Lebanese PM-designate to step down

Lebanon’s pro-Syrian prime minister-designate Umar Karami plans to stand down because of his failure to form a national unity government, according to his adviser.

Demonstrations had earlier forced Karami's ouster

Karami’s aide, Khaldun Sharif, said on Tuesday that the former premier and current premier-designate would step down because he had failed to create a national unity government.

 

The pro-Syrian official resigned on 28 February in the face of a wave of protests sparked by the killing of former prime minister Rafiq al-Hariri in a bomb blast two weeks earlier.

 

But on 10 March, President Emile Lahud invited Karami to form another government.

 

Impossible task

 

Aljazeera’s correspondent in Beirut, Ghassan bin Jiddu, said Karami would make an official explanation as to why he would decline to form a new national unity government after meeting the parliamentary speaker Nabih Birri on Wednesday.

Bin Jiddu said Karami had implied it was impossible to balance foreign interests in Paris and Washington with the interests of leading political parties in Lebanon, so he was not in a position to set up a government.

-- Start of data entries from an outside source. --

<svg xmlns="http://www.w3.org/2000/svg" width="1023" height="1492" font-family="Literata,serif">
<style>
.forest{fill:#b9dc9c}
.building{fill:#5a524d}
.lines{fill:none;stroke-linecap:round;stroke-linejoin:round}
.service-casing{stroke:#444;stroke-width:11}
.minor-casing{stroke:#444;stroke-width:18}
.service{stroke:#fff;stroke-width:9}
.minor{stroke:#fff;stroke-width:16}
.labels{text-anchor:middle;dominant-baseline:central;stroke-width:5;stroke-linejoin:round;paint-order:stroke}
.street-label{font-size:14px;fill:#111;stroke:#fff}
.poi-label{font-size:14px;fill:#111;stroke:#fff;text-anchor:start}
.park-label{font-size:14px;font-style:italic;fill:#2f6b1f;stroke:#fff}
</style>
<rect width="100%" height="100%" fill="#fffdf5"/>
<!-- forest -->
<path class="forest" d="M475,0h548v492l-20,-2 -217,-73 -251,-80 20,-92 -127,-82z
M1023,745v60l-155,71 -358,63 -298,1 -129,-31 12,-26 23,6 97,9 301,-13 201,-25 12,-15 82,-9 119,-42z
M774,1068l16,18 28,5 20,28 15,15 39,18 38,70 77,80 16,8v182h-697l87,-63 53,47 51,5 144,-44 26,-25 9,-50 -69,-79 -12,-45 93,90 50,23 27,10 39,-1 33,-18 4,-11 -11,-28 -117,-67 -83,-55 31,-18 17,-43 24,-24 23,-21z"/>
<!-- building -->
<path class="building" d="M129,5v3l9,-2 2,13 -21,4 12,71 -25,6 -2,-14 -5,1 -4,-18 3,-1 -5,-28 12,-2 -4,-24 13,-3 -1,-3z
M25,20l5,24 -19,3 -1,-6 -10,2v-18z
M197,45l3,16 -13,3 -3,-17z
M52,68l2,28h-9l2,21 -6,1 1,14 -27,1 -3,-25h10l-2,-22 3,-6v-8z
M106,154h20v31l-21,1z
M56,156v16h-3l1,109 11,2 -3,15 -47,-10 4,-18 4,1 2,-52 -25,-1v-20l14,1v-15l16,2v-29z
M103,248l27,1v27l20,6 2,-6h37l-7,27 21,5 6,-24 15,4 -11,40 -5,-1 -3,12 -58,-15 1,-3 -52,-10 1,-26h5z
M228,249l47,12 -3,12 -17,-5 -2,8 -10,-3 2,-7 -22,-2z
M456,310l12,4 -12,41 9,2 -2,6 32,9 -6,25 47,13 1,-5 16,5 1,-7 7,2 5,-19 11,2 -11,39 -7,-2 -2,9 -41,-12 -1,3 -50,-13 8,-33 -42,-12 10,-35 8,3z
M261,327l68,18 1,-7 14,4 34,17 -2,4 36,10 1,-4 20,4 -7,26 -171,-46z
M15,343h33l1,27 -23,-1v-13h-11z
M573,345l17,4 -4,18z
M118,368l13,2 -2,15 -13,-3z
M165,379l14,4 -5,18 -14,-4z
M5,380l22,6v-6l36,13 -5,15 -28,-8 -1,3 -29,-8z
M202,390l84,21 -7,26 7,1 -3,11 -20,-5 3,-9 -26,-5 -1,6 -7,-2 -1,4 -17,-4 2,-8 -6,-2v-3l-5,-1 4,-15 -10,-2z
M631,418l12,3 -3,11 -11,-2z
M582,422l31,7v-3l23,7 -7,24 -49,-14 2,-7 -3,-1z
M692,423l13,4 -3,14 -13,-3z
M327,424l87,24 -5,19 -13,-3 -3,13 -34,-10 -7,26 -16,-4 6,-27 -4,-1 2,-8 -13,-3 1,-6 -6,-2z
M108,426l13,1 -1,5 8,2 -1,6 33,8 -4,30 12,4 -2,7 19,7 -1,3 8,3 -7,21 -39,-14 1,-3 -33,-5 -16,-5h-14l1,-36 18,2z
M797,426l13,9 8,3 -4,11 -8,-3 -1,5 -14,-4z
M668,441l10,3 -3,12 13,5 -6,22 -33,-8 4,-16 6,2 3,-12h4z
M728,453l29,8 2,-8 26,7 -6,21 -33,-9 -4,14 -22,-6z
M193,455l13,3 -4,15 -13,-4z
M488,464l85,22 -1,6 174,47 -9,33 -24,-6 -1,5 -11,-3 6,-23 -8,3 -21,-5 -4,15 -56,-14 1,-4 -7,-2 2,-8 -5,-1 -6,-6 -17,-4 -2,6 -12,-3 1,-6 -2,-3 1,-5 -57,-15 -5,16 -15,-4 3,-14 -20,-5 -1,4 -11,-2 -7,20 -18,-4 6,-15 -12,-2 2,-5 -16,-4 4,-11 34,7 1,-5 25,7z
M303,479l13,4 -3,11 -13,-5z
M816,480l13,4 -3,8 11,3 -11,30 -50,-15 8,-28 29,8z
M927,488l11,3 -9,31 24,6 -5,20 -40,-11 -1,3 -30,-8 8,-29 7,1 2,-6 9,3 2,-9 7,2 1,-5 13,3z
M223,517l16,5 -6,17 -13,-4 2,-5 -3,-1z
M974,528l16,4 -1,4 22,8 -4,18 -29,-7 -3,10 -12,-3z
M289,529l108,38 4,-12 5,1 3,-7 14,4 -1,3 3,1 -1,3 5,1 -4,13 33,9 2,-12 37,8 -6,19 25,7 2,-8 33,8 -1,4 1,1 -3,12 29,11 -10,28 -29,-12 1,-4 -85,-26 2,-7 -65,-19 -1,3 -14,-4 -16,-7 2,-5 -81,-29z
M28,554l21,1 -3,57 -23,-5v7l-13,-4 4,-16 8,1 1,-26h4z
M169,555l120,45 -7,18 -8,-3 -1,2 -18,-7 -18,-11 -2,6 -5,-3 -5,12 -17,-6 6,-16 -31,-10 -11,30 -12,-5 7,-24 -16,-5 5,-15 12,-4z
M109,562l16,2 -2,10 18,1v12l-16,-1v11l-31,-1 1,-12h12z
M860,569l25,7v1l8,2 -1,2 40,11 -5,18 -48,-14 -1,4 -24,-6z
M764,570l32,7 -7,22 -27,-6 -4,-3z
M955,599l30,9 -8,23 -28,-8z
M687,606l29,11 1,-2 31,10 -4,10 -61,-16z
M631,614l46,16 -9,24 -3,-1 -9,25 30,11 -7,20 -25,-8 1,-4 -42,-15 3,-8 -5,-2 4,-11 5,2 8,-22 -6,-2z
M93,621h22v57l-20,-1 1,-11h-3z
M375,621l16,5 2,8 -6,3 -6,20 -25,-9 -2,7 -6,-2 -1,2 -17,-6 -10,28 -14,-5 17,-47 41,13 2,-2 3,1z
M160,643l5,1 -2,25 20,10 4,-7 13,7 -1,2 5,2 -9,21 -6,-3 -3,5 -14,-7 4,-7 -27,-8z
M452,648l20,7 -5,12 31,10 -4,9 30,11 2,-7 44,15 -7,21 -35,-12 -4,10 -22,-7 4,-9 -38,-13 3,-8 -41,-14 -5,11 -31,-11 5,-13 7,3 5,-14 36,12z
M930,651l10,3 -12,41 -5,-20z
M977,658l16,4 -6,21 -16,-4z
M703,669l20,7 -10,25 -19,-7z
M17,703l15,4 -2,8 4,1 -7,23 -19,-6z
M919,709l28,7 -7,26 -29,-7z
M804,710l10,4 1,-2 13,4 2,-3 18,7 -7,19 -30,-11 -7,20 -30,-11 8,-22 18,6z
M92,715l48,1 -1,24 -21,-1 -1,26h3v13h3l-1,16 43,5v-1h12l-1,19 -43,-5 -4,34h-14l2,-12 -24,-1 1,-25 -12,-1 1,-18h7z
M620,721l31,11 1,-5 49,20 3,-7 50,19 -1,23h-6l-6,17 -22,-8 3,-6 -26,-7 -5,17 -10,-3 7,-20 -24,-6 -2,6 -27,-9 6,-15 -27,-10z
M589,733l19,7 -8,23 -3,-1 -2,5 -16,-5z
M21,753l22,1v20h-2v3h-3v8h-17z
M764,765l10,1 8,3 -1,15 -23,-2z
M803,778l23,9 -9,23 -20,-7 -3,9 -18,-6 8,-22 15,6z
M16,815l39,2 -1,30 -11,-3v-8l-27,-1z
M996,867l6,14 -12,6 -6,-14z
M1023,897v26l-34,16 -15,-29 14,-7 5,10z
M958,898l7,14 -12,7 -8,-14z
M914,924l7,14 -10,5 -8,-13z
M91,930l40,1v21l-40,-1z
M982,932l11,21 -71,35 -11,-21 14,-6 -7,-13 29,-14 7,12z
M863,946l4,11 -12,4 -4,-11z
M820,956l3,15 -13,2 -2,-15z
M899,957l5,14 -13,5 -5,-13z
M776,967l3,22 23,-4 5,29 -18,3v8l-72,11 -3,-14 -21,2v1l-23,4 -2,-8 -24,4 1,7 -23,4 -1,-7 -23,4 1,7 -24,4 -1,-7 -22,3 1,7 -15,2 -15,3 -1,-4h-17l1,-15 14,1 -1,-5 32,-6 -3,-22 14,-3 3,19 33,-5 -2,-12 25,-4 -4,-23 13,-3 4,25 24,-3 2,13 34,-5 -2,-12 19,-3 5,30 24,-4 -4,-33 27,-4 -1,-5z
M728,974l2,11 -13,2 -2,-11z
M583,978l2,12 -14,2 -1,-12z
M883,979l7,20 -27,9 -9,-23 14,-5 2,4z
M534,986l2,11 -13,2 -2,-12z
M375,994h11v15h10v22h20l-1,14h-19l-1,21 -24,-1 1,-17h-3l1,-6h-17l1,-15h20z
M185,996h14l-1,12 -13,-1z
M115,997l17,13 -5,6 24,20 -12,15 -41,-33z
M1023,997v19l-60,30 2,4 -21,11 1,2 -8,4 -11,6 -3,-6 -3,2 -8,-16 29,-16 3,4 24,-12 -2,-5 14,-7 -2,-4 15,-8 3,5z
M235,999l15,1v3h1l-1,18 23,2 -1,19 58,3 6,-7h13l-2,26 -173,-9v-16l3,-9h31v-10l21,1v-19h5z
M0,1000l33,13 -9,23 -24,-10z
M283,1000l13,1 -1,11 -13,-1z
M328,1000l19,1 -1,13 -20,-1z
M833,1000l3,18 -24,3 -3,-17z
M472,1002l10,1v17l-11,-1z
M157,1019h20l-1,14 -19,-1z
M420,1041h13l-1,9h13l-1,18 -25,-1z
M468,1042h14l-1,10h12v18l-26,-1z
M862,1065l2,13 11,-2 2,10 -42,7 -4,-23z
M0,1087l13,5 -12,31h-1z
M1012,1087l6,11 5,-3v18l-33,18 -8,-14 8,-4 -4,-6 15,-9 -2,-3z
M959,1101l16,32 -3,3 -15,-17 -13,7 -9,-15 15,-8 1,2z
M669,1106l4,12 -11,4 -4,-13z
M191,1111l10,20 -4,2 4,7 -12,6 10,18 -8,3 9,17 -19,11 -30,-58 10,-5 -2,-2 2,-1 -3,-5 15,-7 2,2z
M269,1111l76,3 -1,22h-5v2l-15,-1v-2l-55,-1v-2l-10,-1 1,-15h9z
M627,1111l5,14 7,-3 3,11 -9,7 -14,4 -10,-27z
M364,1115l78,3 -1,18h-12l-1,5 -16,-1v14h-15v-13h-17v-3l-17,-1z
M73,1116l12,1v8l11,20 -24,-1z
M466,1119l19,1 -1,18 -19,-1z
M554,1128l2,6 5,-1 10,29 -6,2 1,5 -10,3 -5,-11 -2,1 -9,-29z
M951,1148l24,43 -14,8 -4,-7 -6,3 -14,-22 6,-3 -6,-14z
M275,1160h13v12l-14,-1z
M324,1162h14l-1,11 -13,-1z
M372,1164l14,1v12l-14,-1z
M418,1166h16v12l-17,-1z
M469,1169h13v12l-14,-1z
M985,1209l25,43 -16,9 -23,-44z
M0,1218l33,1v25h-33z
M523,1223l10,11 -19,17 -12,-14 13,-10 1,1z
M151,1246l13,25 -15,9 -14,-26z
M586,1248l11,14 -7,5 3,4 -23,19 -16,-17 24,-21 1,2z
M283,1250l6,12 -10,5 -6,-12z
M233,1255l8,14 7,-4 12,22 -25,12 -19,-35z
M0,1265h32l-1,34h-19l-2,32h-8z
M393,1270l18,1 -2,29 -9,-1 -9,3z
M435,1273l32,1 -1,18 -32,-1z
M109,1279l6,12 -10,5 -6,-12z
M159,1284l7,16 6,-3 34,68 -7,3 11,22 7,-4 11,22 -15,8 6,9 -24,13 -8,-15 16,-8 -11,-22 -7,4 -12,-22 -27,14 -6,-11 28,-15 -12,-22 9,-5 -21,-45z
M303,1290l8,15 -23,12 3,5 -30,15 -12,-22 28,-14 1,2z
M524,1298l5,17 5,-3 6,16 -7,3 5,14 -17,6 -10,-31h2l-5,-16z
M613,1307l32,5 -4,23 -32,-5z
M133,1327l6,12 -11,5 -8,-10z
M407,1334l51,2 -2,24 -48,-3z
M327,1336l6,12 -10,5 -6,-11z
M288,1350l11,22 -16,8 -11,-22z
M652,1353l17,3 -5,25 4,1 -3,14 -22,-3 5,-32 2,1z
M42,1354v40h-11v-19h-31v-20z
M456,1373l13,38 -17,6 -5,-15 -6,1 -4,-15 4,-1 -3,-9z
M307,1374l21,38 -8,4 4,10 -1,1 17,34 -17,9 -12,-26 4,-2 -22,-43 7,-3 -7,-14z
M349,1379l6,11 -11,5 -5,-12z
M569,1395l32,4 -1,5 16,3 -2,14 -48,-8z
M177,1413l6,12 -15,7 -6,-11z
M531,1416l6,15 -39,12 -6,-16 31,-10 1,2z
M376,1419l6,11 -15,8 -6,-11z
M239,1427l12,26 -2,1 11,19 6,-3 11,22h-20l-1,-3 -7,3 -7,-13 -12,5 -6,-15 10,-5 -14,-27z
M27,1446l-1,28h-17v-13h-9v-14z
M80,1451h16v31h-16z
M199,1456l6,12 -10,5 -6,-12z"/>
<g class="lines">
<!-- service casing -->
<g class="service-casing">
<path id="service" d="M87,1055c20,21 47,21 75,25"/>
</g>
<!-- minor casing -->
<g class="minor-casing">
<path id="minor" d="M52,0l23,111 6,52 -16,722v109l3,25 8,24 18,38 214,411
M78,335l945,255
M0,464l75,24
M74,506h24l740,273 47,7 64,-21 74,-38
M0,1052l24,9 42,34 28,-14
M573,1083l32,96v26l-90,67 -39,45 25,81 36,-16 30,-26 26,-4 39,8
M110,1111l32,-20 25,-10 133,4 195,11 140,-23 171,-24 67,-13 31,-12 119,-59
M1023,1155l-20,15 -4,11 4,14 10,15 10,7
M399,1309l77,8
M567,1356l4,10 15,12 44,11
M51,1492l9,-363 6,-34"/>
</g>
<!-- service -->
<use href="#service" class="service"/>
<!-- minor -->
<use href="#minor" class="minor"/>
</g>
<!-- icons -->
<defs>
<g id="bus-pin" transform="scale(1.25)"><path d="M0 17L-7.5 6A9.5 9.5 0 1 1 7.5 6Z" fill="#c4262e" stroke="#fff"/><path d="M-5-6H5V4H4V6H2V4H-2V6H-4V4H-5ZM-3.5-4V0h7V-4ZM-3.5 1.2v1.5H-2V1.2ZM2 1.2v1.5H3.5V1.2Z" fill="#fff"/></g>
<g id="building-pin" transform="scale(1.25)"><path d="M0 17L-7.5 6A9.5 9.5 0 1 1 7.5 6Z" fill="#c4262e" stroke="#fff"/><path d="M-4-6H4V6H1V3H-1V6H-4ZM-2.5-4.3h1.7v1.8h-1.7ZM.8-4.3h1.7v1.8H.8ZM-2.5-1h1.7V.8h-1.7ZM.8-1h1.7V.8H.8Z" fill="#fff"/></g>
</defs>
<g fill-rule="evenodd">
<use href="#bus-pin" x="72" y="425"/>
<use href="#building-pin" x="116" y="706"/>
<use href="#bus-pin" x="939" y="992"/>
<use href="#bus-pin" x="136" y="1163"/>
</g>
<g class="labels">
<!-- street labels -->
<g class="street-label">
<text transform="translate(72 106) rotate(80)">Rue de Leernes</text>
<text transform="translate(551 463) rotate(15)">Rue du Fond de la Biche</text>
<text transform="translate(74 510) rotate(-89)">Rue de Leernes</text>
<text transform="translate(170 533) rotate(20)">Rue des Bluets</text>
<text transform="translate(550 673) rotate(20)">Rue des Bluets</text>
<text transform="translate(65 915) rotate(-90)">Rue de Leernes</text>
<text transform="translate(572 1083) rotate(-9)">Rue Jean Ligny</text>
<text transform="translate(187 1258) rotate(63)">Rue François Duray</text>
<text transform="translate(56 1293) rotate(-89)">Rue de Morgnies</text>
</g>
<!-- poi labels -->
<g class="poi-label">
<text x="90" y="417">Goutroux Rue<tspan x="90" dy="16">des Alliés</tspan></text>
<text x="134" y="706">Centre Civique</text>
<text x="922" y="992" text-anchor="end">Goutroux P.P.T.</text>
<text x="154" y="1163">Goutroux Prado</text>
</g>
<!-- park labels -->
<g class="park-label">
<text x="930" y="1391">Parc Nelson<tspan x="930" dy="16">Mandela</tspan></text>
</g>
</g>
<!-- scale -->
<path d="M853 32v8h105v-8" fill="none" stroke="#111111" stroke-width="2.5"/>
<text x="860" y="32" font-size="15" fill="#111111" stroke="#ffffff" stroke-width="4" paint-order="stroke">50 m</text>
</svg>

The correspondent added that Lahud would likely consult MPs on the situation on Thursday and may have to back a leadership that would not necessarily form a national unity government.

Another resignation

 

In a related development, the general in charge of Lebanese military intelligence – whose resignation the opposition is demanding – stepped aside on Tuesday by taking a one-month leave, a military official said. He is not expected to return to duty.

 

Major-General Raymond Azar, the director of military intelligence, took a one-month “administrative leave”, a government official said.

 

The anti-Syrian opposition had been demanding the resignation of Azar, four other generals and the prosecutor-general.

 

The head of intelligence in the Mount Lebanon province was appointed to fill the post in Azar’s absence.